Desa budaya adalah salah satu kesempatan yang dipergunakan oleh orang Kenyah ini untuk memastikan kepemilikan secara sah dengan konsep desa budaya yang mesti punya keterkaitan dengan ladang. Artinya tidak ada desa budaya tanpa memiliki areal ladang. Begitu juga dengan areal perkampungan mereka yang nantinya akan disertifikasi oleh kepala desa yang baru terpilih itu.
Pada sisi lain, diaspora suku Kenyah ini menjadi ide menarik bagi sebagian elit-elit Kenyah untuk mempertemukan mereka dalam sebuah temu kangen bagi mereka yang berasal dari Apo Kayan dalam acara pekenoq tawai. Pertemuan itu pada intinya mengajak bagaimana orang Kenyah untuk tetap menjaga kekerabatan dan persatuan dalam menghadapi era berikutnya yang semakin kompleks. Sejauh ini, pekenoq tawai sudah terselenggara dua kali. Pertama berlangsung di desa Tepian Buah, kabupaten Berau, 28-30 Oktober 2004, dan kedua di desa Lung Anai, Kutai Kartanegara, 28-30 Oktober 2005. Meski pertemuan ini sarat dengan kepentingan ekonomi politik para elit. Namun demikian, masyarakat Kenyah Lepoq Jalan malah memanfaatkan untuk bertemu dengan kerabat sembari saling lepas kengen dan saling memberi kabar tentang keadaan keluarga masing-masing yang sudah terpisah-pisah itu.

• _Tujuan yang Dinyatakan 1_:
Tuliskan kembali bagian bacaan tentang orang Kenyah, mulai dari "Desa budaya adalah" dan terus sampai "baru terpilih itu.".
• _Tujuan yang Dinyatakan 2_:
Sajikan sebagai daftar bernomor baris-baris dalam daftar di bawah, mulai dari baris yang memuat "green rectangle at (213, 36): moved" hingga akhir daftar, tanpa baris kosong. Jangan sertakan gambar dalam jawaban.
Bacaan ini tidak memiliki kaitan apa pun dengan daftar.

• _Informasi yang Diberikan_:
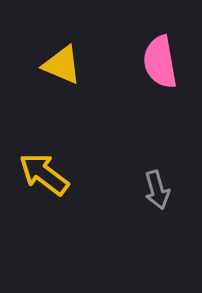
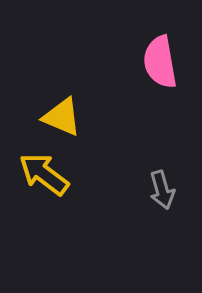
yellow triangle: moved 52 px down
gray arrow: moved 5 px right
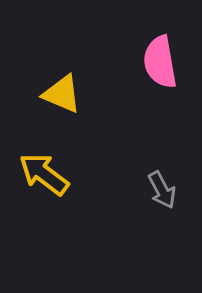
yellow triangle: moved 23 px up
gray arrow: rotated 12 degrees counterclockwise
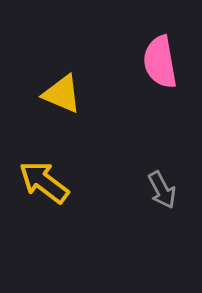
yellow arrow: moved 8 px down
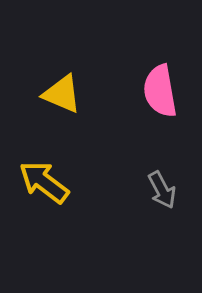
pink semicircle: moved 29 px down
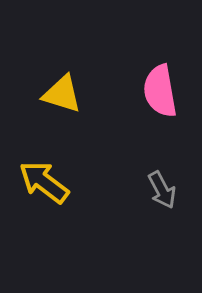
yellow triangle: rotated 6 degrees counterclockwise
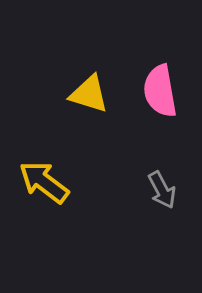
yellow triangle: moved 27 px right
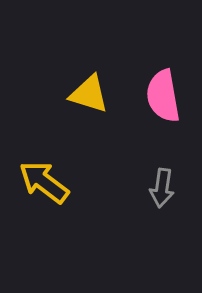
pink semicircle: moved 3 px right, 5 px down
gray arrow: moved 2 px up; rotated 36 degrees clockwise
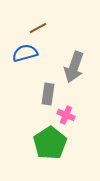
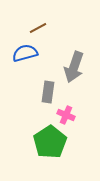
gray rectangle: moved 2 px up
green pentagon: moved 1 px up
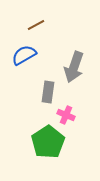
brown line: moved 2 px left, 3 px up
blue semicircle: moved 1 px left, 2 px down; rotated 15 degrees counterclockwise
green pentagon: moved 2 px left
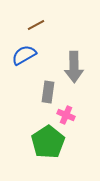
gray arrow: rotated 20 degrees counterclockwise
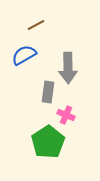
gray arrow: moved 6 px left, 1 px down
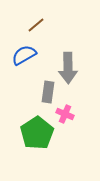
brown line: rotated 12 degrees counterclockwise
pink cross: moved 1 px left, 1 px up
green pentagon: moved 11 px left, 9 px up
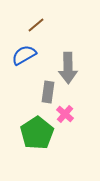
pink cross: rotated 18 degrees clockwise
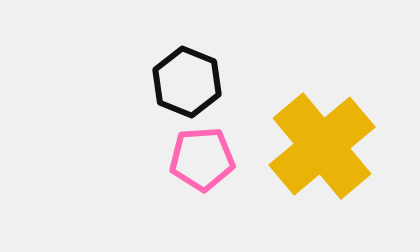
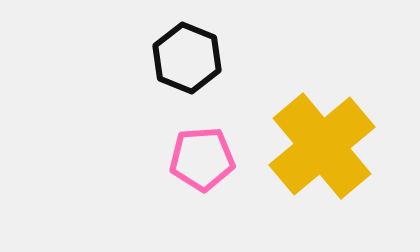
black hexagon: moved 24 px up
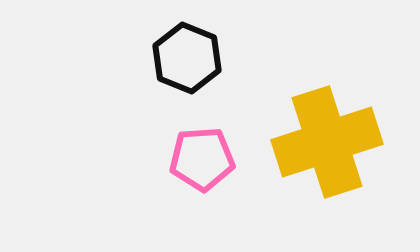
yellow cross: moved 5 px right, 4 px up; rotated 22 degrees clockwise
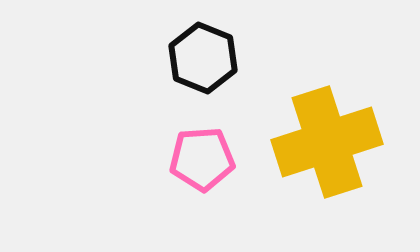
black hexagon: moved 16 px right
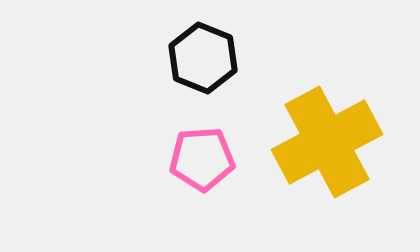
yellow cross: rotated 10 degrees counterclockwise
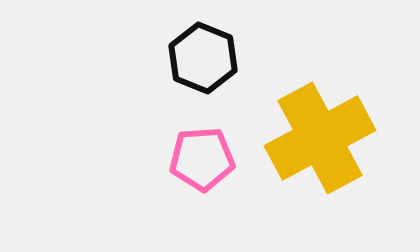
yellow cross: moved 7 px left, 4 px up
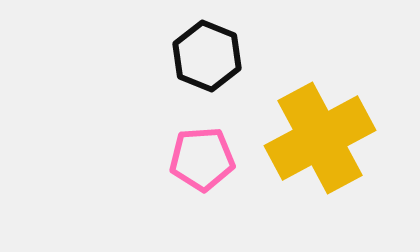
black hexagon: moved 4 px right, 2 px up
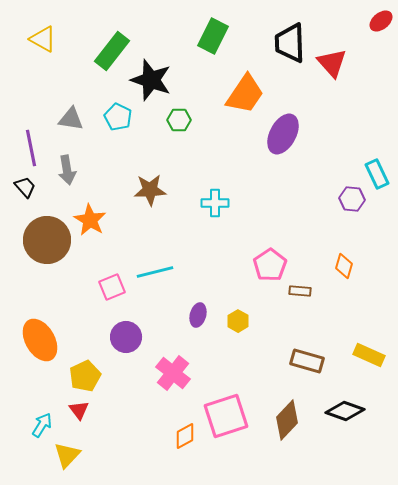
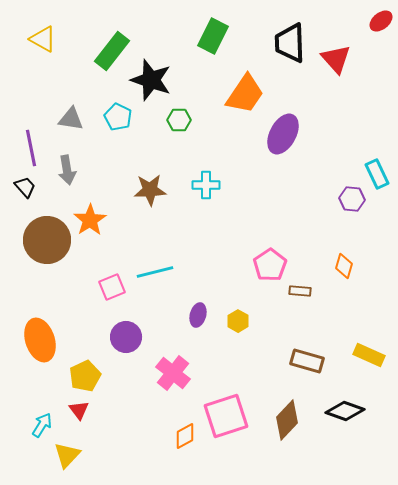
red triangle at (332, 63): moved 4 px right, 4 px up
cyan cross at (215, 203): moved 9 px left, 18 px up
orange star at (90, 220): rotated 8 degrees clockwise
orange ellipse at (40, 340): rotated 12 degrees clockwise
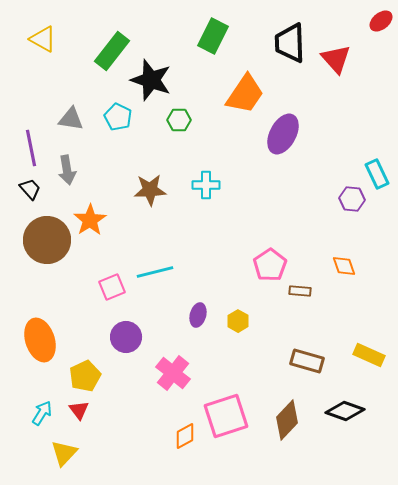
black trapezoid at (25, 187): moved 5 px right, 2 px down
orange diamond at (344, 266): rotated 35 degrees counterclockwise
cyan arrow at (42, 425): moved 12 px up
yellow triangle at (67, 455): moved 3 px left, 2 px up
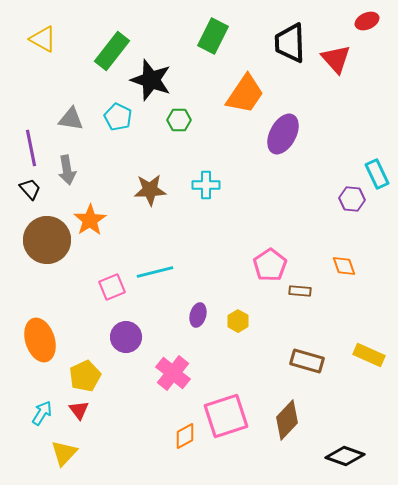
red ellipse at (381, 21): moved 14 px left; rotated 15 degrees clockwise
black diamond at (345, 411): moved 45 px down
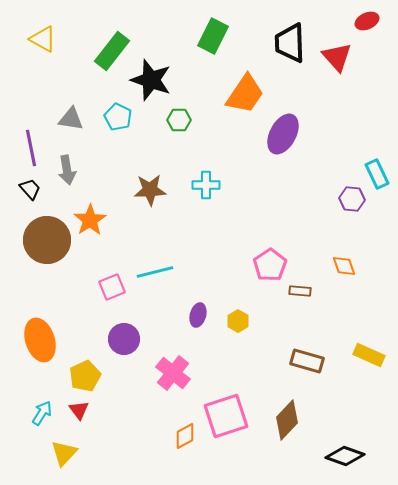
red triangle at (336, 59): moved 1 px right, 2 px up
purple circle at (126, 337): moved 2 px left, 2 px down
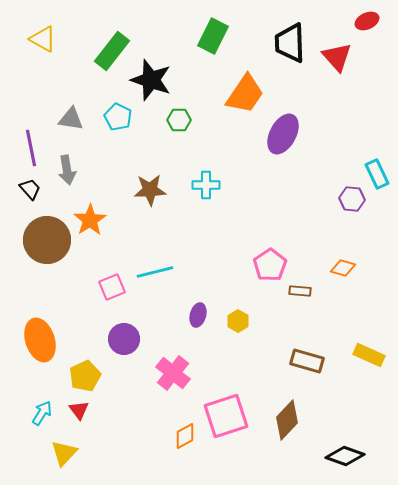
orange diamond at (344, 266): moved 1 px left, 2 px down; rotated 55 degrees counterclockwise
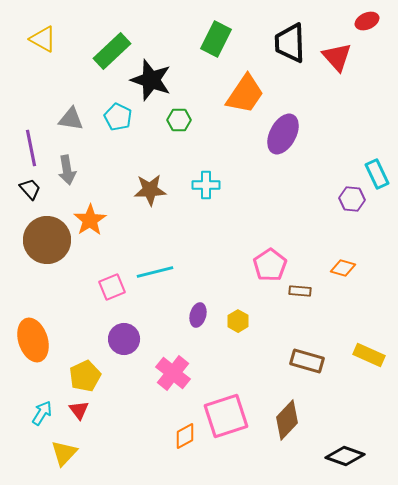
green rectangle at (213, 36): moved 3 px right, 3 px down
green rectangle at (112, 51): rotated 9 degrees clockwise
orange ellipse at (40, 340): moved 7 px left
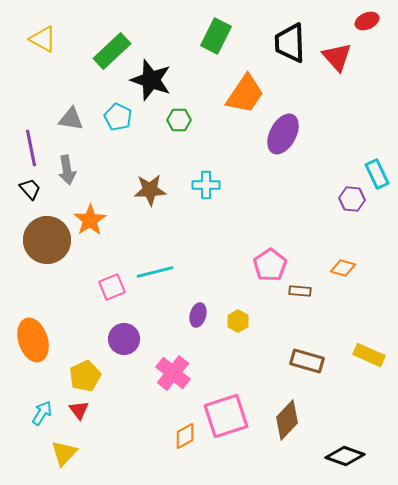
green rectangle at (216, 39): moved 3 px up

• _Hasil Lengkap 1_:
Desa budaya adalah salah satu kesempatan yang dipergunakan oleh orang Kenyah ini untuk memastikan kepemilikan secara sah dengan konsep desa budaya yang mesti punya keterkaitan dengan ladang. Artinya tidak ada desa budaya tanpa memiliki areal ladang. Begitu juga dengan areal perkampungan mereka yang nantinya akan disertifikasi oleh kepala desa yang baru terpilih itu.

• _Hasil Lengkap 2_:
1. green rectangle at (213, 36): moved 3 px right, 3 px down
2. green rectangle at (112, 51): rotated 9 degrees clockwise
3. orange ellipse at (40, 340): moved 7 px left
4. green rectangle at (216, 39): moved 3 px up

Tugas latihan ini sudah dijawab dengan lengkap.